The move follows the law’s requirement that petrol imports should only be permitted when local production cannot meet the country’s demand.
According to data from the Nigerian Midstream and Downstream Petroleum Regulatory Authority, no petrol import licences were issued in February.
Similarly, the Crude Oil Refineries Association of Nigeria confirmed that no permits have been granted so far in March.
The association disclosed this in comments to Reuters, suggesting what analysts view as a deliberate policy shift by the government toward prioritising domestic refining capacity.
The decision is expected to benefit local refineries, particularly the Dangote Refinery, along with other emerging refining projects across the country.
Last year, the Dangote Refinery and other domestic refiners filed a lawsuit against the regulator and the Nigerian National Petroleum Company Limited, seeking to halt petrol imports which they argued were undermining investments in local refining.
Under the Petroleum Industry Act, the industry regulator can only issue petrol import permits when domestic production is unable to meet Nigeria’s consumption needs.
Previously, some stakeholders had argued that allowing imports was necessary to maintain competition in the downstream sector and prevent monopolies from emerging.
However, the latest development signals a stronger push by authorities to support local production.
Meanwhile, petrol pump prices have jumped by more than 54 percent following recent military strikes by the United States and Israel on Iran, a situation that has unsettled global oil markets.

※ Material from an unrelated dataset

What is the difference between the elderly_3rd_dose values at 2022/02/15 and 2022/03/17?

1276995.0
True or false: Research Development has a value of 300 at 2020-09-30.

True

The spokesperson of the Nigerian Midstream and Downstream Petroleum Regulatory Authority, George Ene‑Ita, linked the sharp increase in fuel prices to the escalating tensions in the Middle East.

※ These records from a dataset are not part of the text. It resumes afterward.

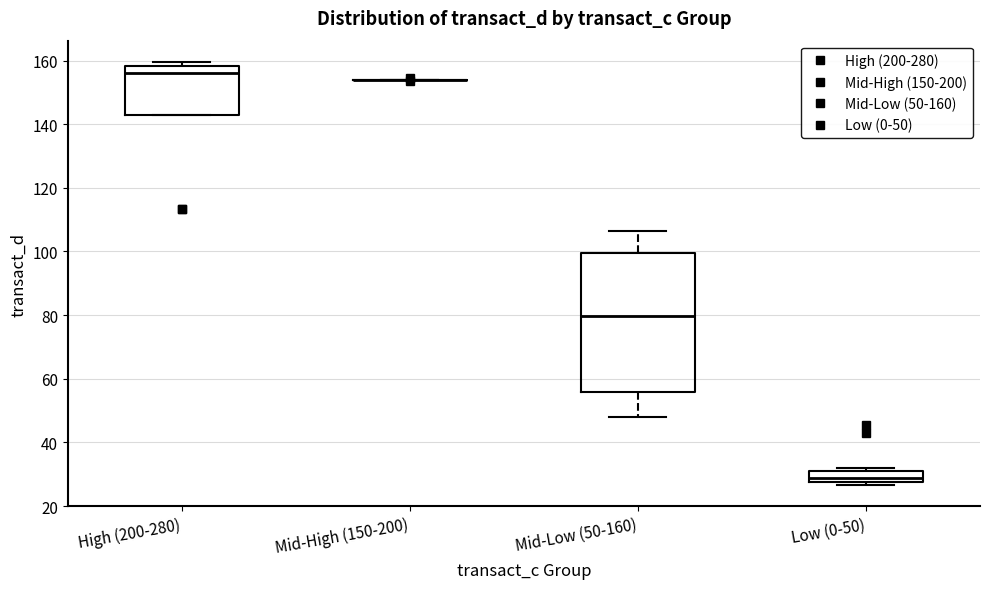

Reading left to right, read every box against the y-axis: the position of its median line, the range the box covers, and the ends of its whiskers. The values are not printed on the chart, so give them approximately, as read against the axis.

High (200-280): median 156, box 142 to 158, whiskers 142 to 160
Mid-High (150-200): box collapsed to a line at 154, whiskers 154 to 154
Mid-Low (50-160): median 80, box 56 to 100, whiskers 48 to 106
Low (0-50): median 28 (inside the box), box 28 to 30, whiskers 26 to 32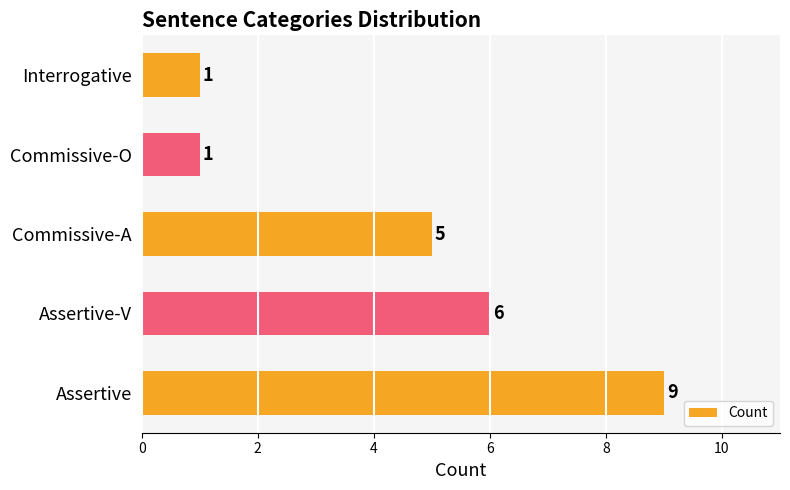

What is the difference between the maximum and minimum values?

8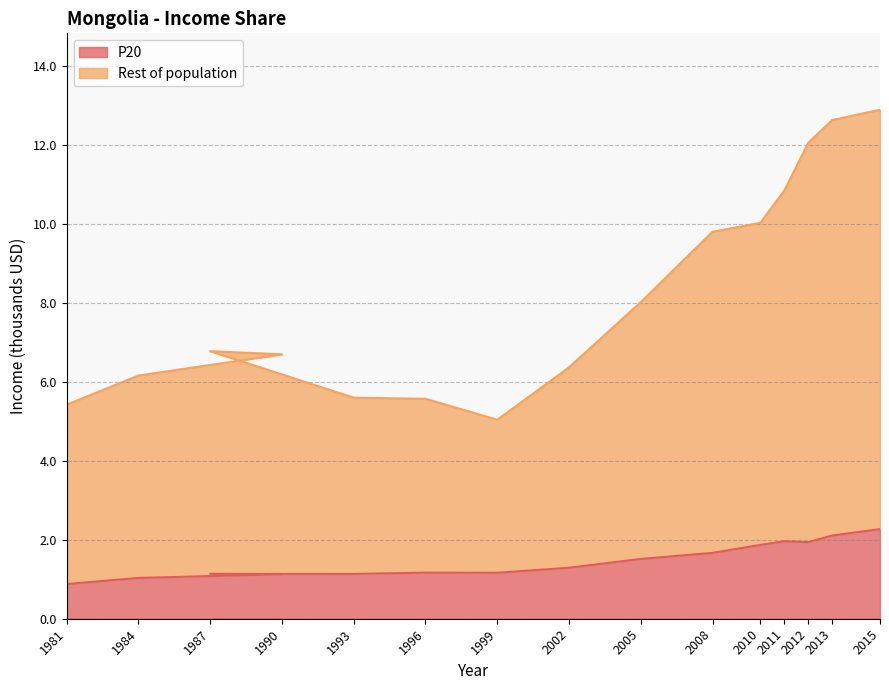

What is the total value across all series at 2005?

8.0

Industry statistics also indicate a drop in petrol consumption in Nigeria. Average daily usage declined to 56.9 million litres per day in February 2026, compared to 60.2 million litres per day in January.
Within the same period, the Dangote Refinery supplied about 36.5 million litres of petrol and eight million litres of diesel to the domestic market.
According to the regulator, these supply volumes were sufficient to support local demand, which influenced the decision to withhold import licences.
Reacting to the development, the spokesperson of the Crude Oil Refineries Association of Nigeria, Eche Idoko, described the policy as a positive step for the domestic refining sector.
The association has consistently urged the government to stop issuing petrol import permits, arguing that continued imports reduce the profitability of local refineries.
“For us, anything that protects local production is a good move. The challenge now is to sustain the momentum,” Idoko said.